• [What is asked]:
Render the rows, beginning at the start and stopping after the line that contains "family: Entolomataceae", as a two-column CSV with the columns rank and name, one line per rank. Put each value in its own quoted field with line breaks turned into spaces, and leave the pictures out.

*** Data excerpts

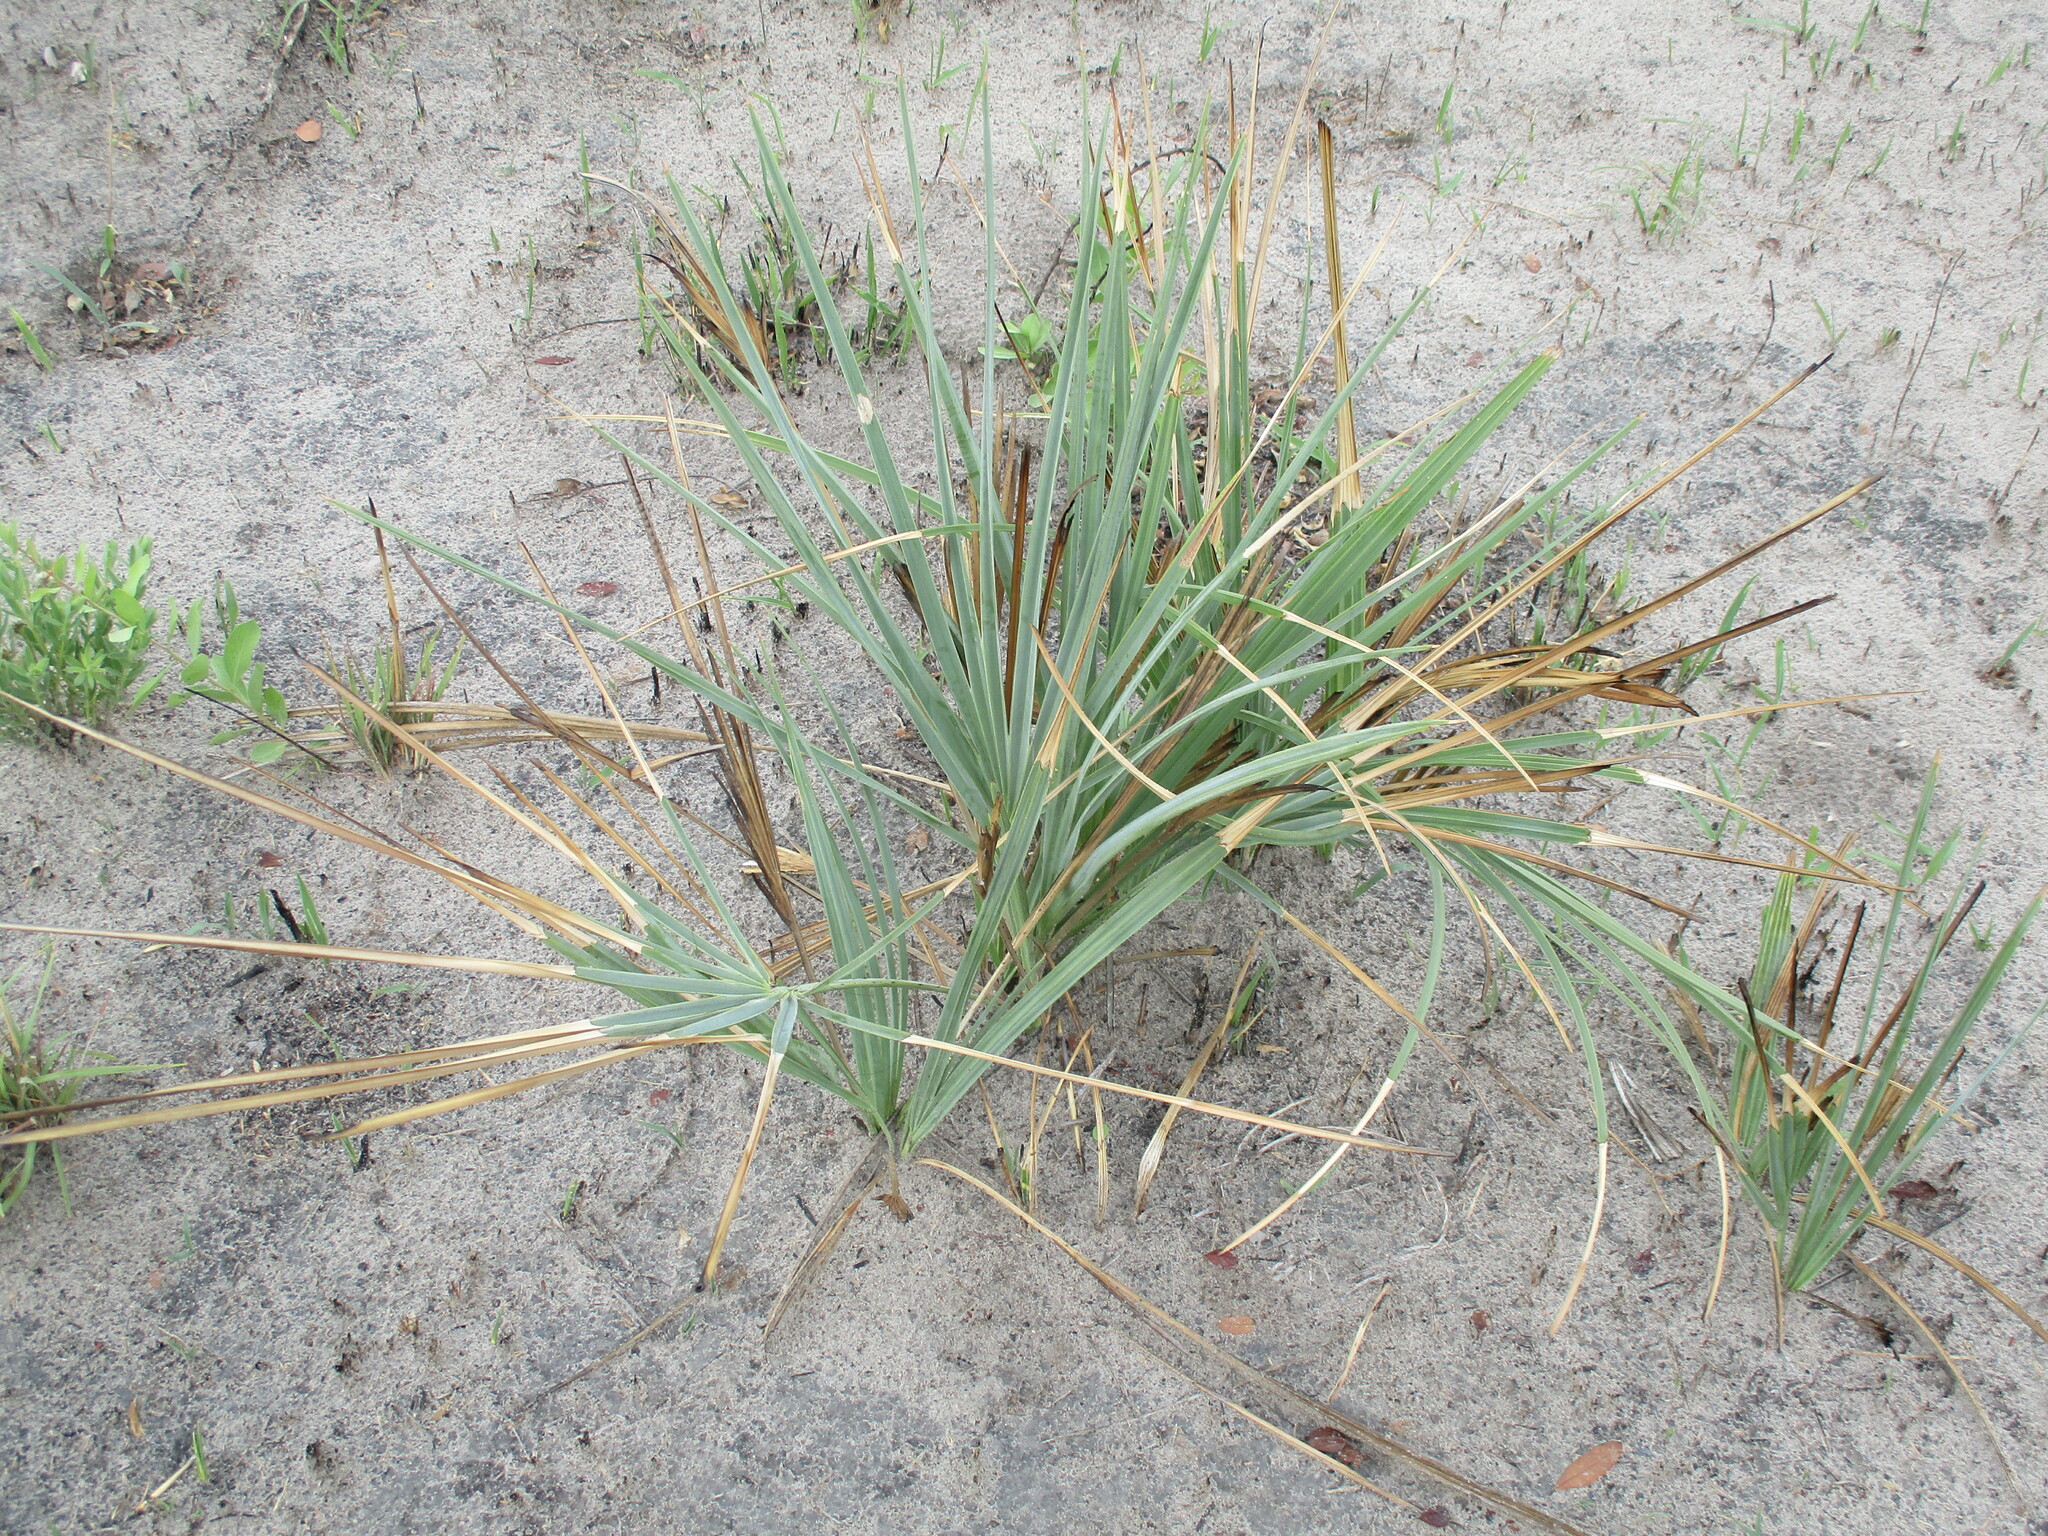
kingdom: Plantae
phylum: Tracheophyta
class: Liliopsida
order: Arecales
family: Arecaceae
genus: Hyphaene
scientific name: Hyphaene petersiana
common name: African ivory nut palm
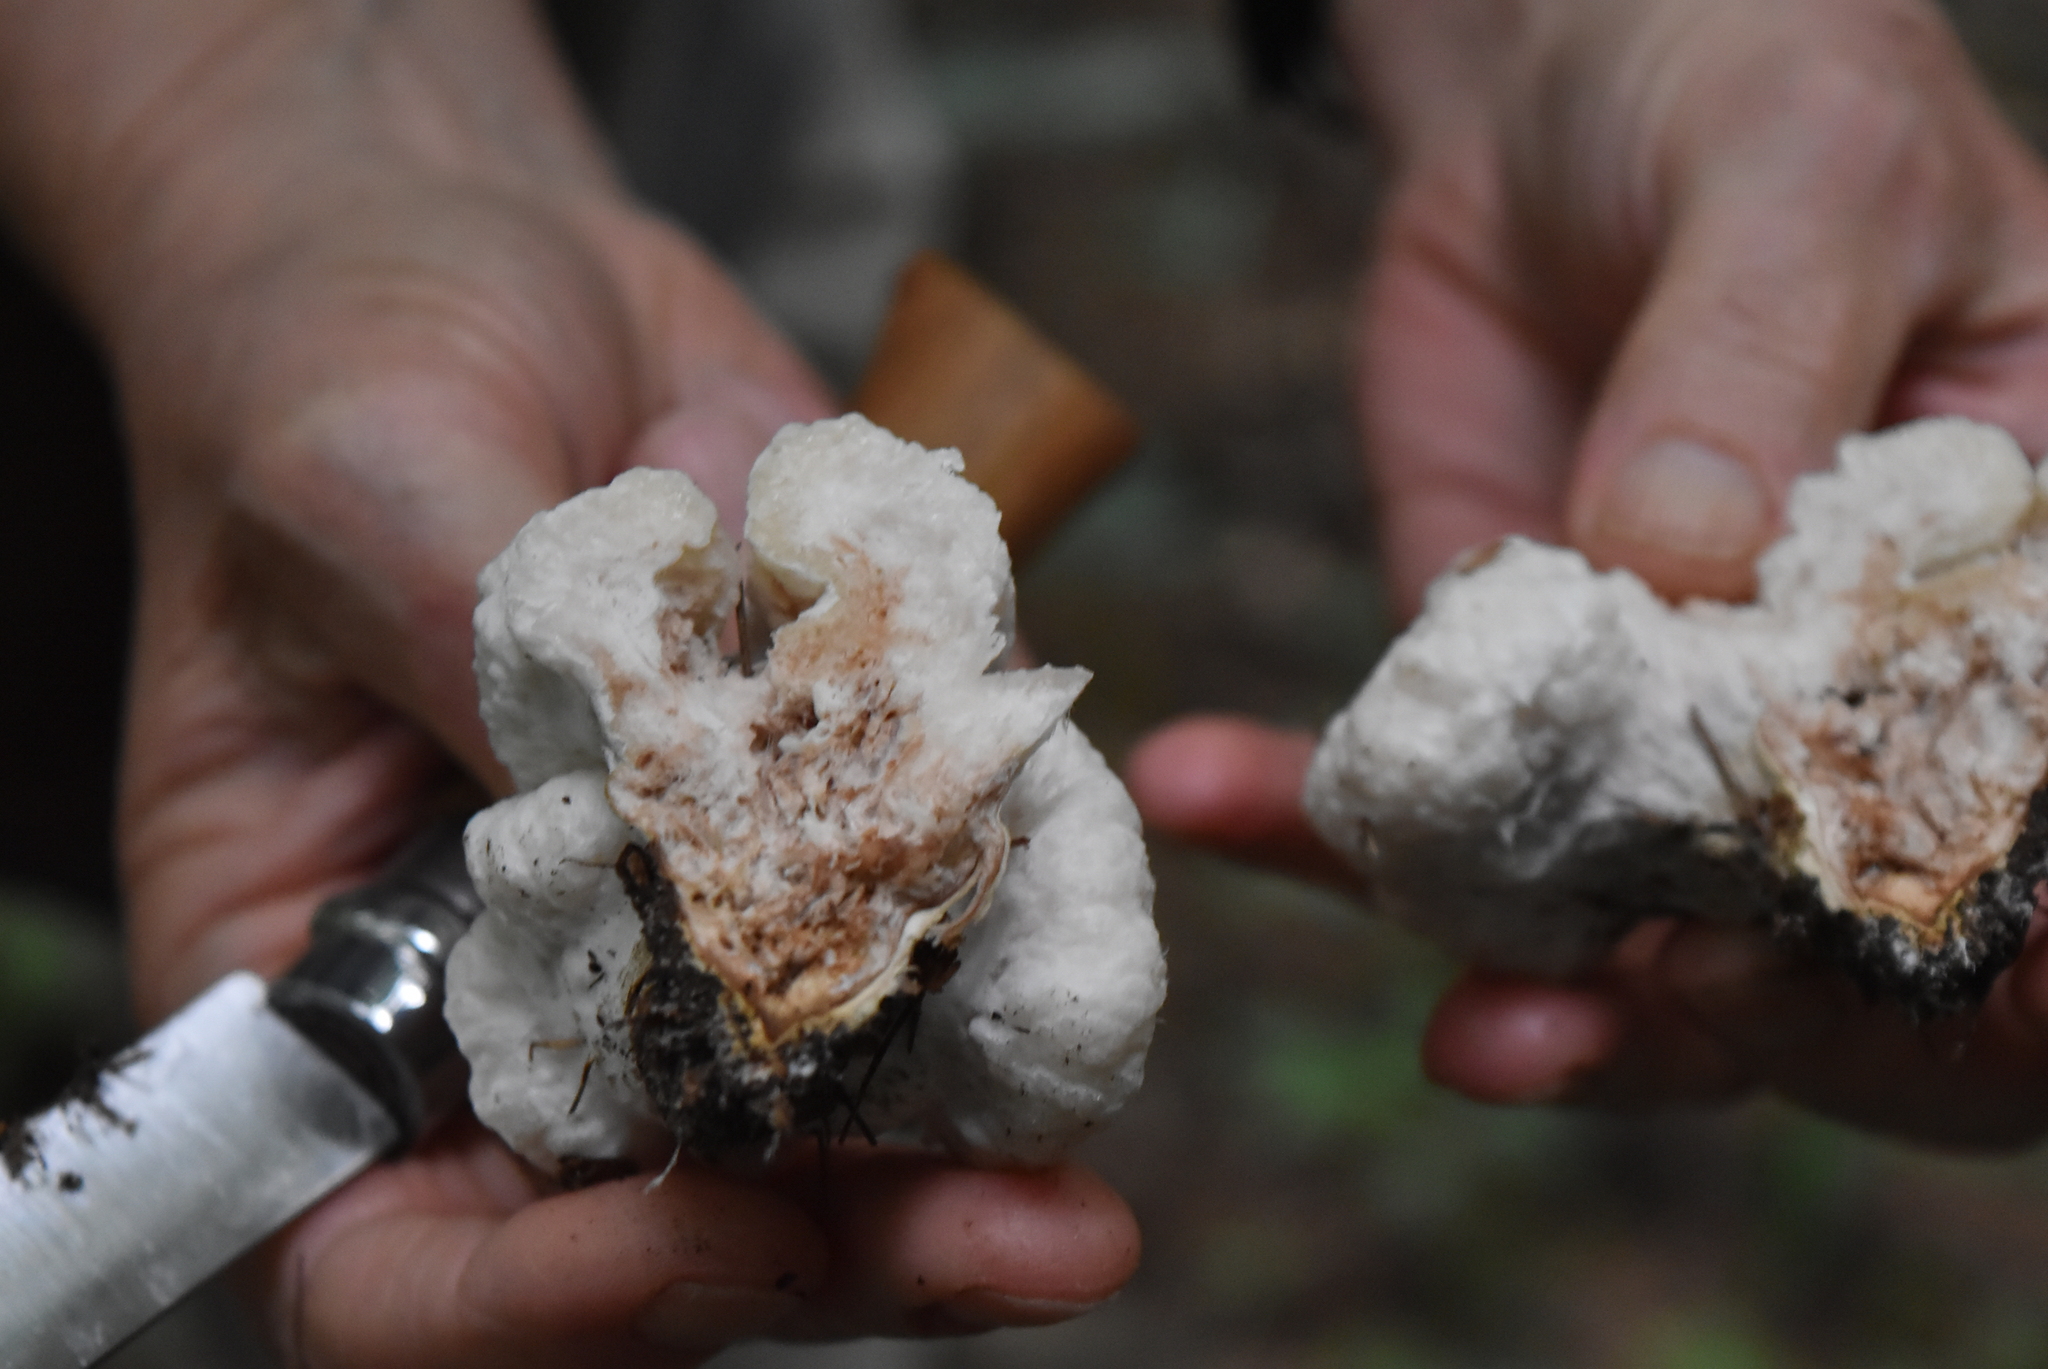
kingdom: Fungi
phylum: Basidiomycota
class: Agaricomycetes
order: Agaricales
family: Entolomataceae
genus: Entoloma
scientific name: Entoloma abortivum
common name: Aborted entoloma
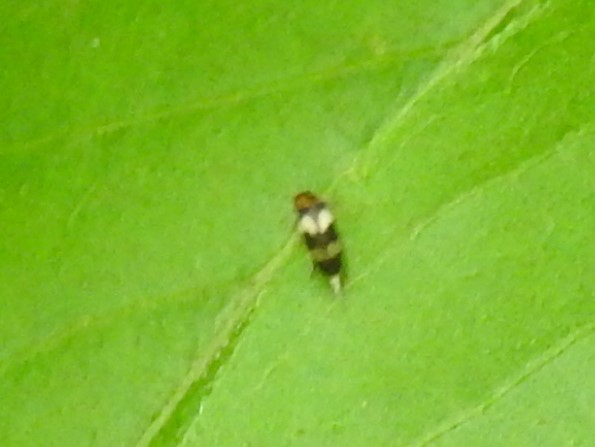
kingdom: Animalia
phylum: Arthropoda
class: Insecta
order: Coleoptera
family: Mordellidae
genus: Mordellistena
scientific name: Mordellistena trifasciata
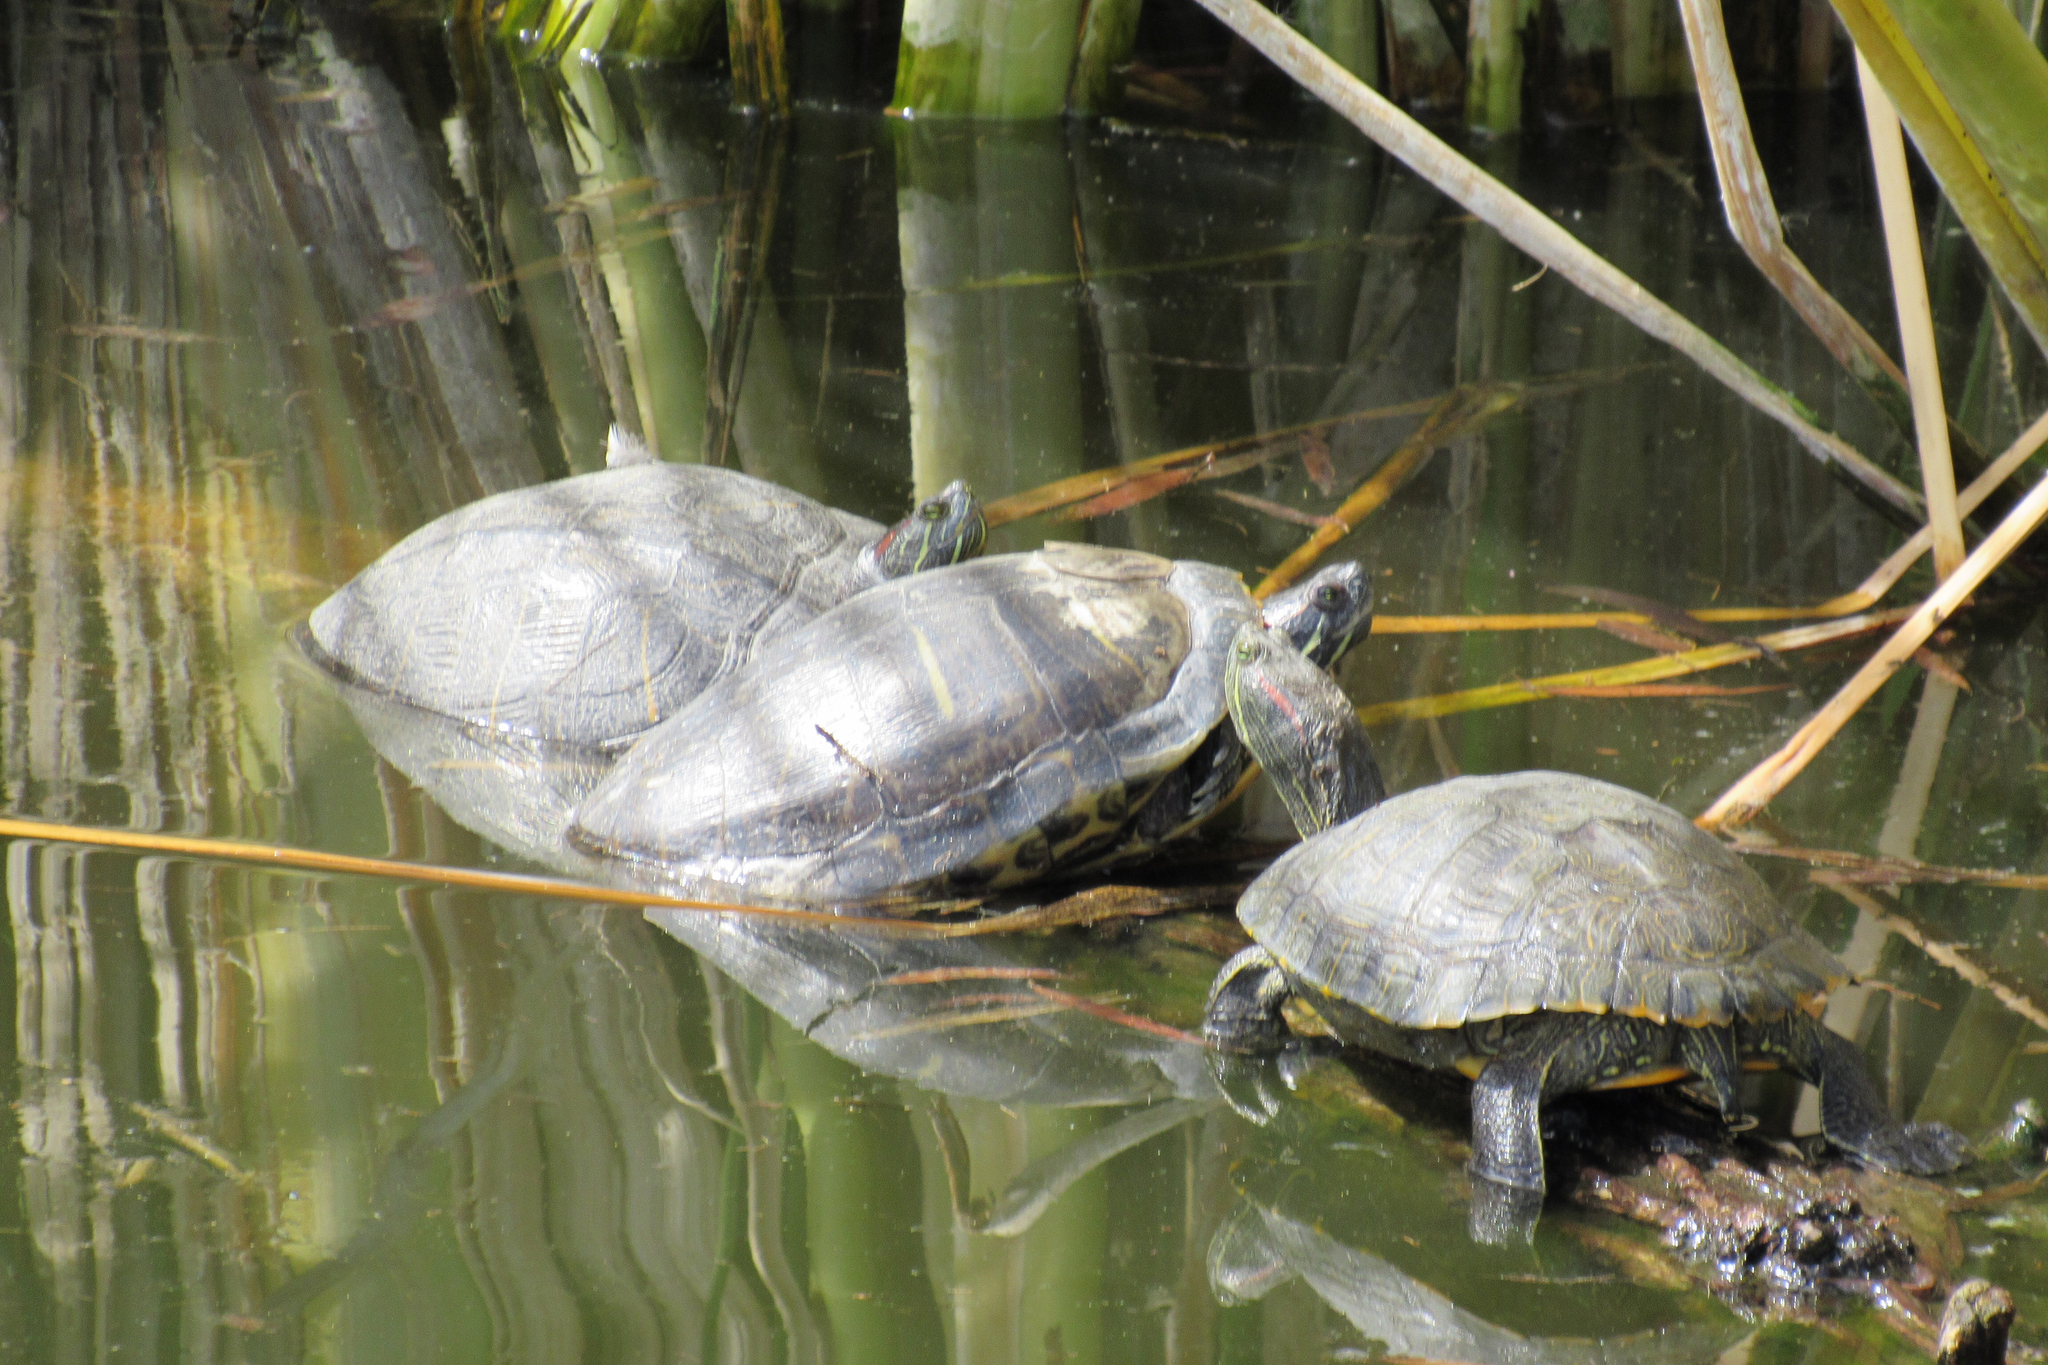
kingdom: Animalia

******

• [Solution to this task]:
rank,name
"kingdom:","Plantae"
"phylum:","Tracheophyta"
"class:","Liliopsida"
"order:","Arecales"
"family:","Arecaceae"
"genus:","Hyphaene"
"scientific name:","Hyphaene petersiana"
"common name:","African ivory nut palm"
"kingdom:","Fungi"
"phylum:","Basidiomycota"
"class:","Agaricomycetes"
"order:","Agaricales"
"family:","Entolomataceae"